Pakistan relentless on US official’s arrest, trial
By IANSSunday, January 30, 2011
ISLAMABAD - Pakistan’s Foreign Office and the Punjab provincial government have refused to budge from their position, despite US pressure, on the issue of the arrest of a US official, held for killing three people in Lahore.
The US authorities are citing diplomatic immunity for the arrested US official.
US ambassador Cameron Munter called former Prime Minister Nawaz Sharif to intervene for the release of accused Ramond Davis, the Daily Jang reported Sunday.
“Nawaz, head of the PML-N that is ruling Punjab with his younger brother as the chief minister, refused to entertain the request,” the paper said.
“The matter is now in [the] court and all principles of justice will be observed,” he was quoted as telling the US envoy.
Earlier, Sharif also chaired a meeting where he was briefed about the developments in the case and directed the officers concerned not to bow to any pressure.
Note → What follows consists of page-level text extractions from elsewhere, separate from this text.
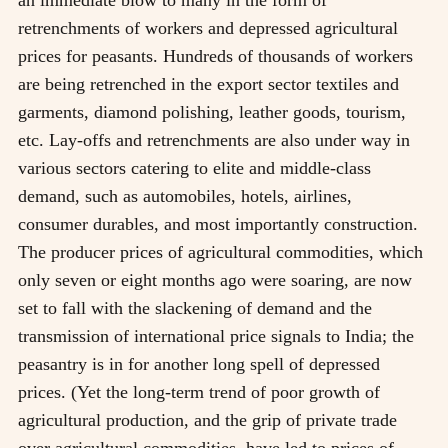
retrenchments of workers and depressed agricultural
prices for peasants. Hundreds of thousands of workers
are being retrenched in the export sector textiles and
garments, diamond polishing, leather goods, tourism,
etc. Lay-offs and retrenchments are also under way in
various sectors catering to elite and middle-class
demand, such as automobiles, hotels, airlines,
consumer durables, and most importantly construction.
The producer prices of agricultural commodities, which
only seven or eight months ago were soaring, are now
set to fall with the slackening of demand and the
transmission of international price signals to India; the
peasantry is in for another long spell of depressed
prices. (Yet the long-term trend of poor growth of
agricultural production, and the grip of private trade
over agricultural commodities, have led to prices of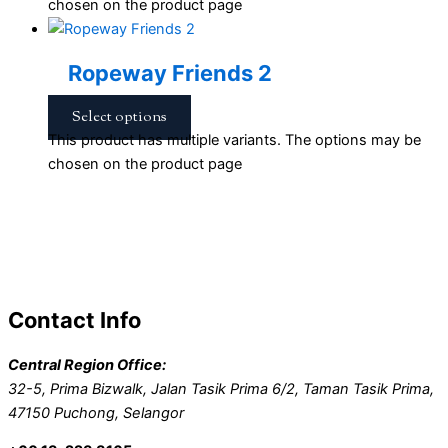
chosen on the product page
Ropeway Friends 2
Select options
This product has multiple variants. The options may be
chosen on the product page
Contact Info
Central Region Office:
32-5, Prima Bizwalk, Jalan Tasik Prima 6/2, Taman Tasik Prima,
47150 Puchong, Selangor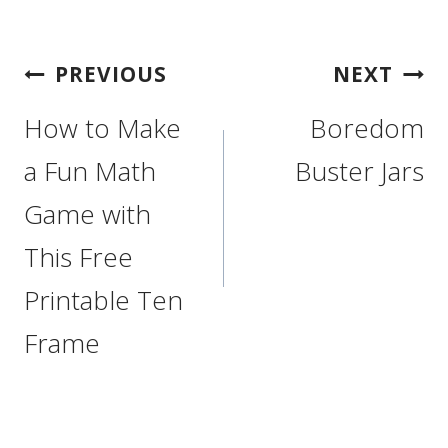
Post
PREVIOUS
NEXT
Navigation
How to Make
Boredom
a Fun Math
Buster Jars
Game with
This Free
Printable Ten
Frame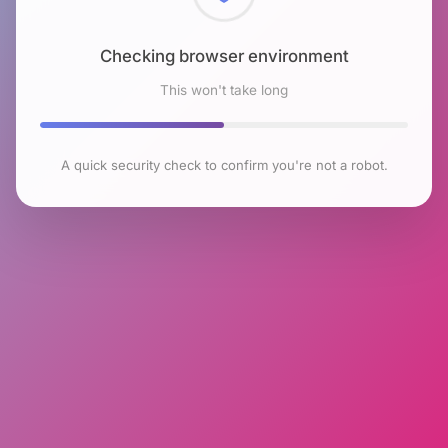
Checking browser environment
This won't take long
A quick security check to confirm you're not a robot.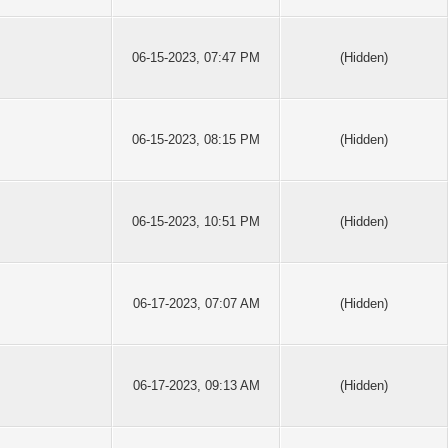
06-15-2023, 07:47 PM
(Hidden)
06-15-2023, 08:15 PM
(Hidden)
06-15-2023, 10:51 PM
(Hidden)
06-17-2023, 07:07 AM
(Hidden)
06-17-2023, 09:13 AM
(Hidden)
Punjab Law Minister Rana Sanaullah said: “Vienna Convention does not give any right to a diplomat to shoot out in another country like this. If the US consulate does not cooperate with us for handing over the second car and driver, we’ll seek an arrest warrant from the court.”
Ramond was arrested Thursday after he shot down two people at a busy Lahore road with an automatic weapon he carried. A vehicle escorting him crushed a man to death on its way to the US consulate building.
Ramond has been remanded to police custody where he has claimed that he acted in self-defence.
The US embassy in Islamabad has claimed diplomatic immunity for Davis and his immediate release from what it believes “is unlawful detention by Pakistani authorities”.
Pakistan’s Foreign Office, however, has rejected the plea.
“Ramond is not a diplomat and does not enjoy diplomatic immunity. Otherwise, the US officials would not have to even ask for it,” a Foreign Office spokesman was quoted as saying in the media Sunday.
Meanwhile, the religio-political parties have started rallying around to take the case to its logical end, drawing its comparisons with Aafia Siddiqui case in the US.
Aafia is a Pakistani scientist, who was arrested on charges of having links with Al-Qaeda and has been sentenced by a New York court on charges of shooting US marines at Bargram airbase in Afghanistan.